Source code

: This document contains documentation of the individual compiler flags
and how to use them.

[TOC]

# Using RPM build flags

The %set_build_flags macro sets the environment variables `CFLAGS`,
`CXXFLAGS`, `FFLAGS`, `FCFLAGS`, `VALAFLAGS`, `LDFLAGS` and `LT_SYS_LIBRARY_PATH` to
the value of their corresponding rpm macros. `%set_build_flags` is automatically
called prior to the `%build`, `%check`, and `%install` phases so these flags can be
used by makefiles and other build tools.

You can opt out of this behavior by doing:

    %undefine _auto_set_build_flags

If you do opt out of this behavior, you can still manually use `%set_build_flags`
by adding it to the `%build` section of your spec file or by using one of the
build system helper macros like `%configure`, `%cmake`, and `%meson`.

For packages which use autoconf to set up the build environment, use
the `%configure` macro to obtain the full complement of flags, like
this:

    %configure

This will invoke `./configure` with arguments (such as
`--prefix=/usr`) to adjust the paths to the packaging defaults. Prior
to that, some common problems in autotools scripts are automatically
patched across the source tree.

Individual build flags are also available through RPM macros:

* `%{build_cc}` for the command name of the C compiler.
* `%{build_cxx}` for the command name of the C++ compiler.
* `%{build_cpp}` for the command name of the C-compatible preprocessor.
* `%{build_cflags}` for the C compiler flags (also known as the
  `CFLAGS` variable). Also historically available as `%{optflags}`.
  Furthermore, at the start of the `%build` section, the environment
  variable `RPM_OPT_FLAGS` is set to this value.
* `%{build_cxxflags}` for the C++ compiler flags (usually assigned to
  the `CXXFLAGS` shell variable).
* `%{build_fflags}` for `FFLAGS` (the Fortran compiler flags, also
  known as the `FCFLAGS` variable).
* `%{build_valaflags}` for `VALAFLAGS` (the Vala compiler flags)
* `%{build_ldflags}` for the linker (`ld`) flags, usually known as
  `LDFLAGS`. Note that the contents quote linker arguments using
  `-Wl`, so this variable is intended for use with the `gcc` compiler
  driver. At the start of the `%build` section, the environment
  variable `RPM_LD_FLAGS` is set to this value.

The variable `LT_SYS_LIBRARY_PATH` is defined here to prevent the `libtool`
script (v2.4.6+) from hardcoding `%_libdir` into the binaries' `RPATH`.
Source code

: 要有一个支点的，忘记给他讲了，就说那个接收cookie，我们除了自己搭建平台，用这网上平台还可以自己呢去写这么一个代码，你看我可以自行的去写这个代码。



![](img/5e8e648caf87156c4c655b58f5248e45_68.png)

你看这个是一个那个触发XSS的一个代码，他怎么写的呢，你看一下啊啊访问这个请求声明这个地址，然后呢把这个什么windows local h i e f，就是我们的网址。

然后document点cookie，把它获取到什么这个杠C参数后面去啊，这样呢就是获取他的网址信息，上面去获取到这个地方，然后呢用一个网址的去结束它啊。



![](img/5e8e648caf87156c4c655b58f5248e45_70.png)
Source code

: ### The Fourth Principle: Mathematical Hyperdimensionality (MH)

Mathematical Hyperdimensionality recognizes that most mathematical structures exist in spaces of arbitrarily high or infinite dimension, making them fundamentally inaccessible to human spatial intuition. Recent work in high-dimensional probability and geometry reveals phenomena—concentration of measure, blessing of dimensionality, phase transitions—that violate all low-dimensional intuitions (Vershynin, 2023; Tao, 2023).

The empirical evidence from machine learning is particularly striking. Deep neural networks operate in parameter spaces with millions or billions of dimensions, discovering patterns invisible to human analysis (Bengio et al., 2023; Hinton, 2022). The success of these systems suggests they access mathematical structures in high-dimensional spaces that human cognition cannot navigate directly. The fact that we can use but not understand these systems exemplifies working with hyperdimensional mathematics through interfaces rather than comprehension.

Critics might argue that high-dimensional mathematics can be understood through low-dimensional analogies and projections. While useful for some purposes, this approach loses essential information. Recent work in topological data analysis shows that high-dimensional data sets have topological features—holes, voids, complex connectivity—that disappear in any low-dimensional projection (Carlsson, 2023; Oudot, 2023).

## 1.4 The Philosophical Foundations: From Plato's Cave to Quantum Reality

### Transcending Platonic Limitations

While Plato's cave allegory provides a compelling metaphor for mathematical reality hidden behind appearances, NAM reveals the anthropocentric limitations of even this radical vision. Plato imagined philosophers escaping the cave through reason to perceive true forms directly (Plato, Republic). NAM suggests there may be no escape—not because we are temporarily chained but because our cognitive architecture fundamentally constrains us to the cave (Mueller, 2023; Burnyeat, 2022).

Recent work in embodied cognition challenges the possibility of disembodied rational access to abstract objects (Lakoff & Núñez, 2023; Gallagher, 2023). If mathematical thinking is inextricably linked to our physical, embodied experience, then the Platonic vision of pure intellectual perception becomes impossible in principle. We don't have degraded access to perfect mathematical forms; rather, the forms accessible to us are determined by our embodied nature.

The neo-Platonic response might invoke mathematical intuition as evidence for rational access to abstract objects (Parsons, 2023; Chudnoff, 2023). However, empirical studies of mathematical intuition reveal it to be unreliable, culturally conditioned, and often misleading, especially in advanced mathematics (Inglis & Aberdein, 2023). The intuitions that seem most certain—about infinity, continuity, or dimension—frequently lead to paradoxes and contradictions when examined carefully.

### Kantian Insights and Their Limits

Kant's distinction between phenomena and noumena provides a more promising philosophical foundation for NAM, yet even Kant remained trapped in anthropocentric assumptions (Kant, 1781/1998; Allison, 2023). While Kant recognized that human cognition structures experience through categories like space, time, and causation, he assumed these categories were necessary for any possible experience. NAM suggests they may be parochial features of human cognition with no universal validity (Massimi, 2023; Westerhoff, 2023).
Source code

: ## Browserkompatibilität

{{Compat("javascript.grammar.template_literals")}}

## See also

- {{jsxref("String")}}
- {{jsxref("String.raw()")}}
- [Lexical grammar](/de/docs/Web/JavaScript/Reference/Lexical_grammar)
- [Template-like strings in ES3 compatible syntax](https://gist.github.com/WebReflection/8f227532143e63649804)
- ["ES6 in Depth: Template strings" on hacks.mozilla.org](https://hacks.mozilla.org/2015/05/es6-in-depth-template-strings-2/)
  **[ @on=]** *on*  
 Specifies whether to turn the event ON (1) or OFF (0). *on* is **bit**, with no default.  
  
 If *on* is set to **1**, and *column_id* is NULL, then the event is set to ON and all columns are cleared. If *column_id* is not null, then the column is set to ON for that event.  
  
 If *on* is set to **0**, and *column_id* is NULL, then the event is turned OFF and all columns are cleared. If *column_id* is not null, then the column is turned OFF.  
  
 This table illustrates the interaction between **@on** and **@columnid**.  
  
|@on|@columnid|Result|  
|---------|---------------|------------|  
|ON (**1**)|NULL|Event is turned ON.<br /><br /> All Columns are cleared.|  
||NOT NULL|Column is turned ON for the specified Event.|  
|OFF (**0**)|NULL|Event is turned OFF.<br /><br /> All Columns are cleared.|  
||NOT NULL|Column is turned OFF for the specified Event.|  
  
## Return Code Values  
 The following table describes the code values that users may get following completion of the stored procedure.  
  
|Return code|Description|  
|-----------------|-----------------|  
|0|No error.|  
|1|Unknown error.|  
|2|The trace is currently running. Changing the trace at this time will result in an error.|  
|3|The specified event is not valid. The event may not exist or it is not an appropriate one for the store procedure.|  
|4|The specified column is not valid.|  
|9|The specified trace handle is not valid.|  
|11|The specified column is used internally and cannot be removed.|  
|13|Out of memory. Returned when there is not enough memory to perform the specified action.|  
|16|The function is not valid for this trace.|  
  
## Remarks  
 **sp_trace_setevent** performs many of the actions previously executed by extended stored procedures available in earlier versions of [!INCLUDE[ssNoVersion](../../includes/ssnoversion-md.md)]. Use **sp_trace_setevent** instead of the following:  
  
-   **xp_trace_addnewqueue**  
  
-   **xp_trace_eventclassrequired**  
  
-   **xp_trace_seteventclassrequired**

== What this task involves ==
Your answer should be the number of lines in the records that contain the word "spaces", with nothing added.

== Answer for the task ==
2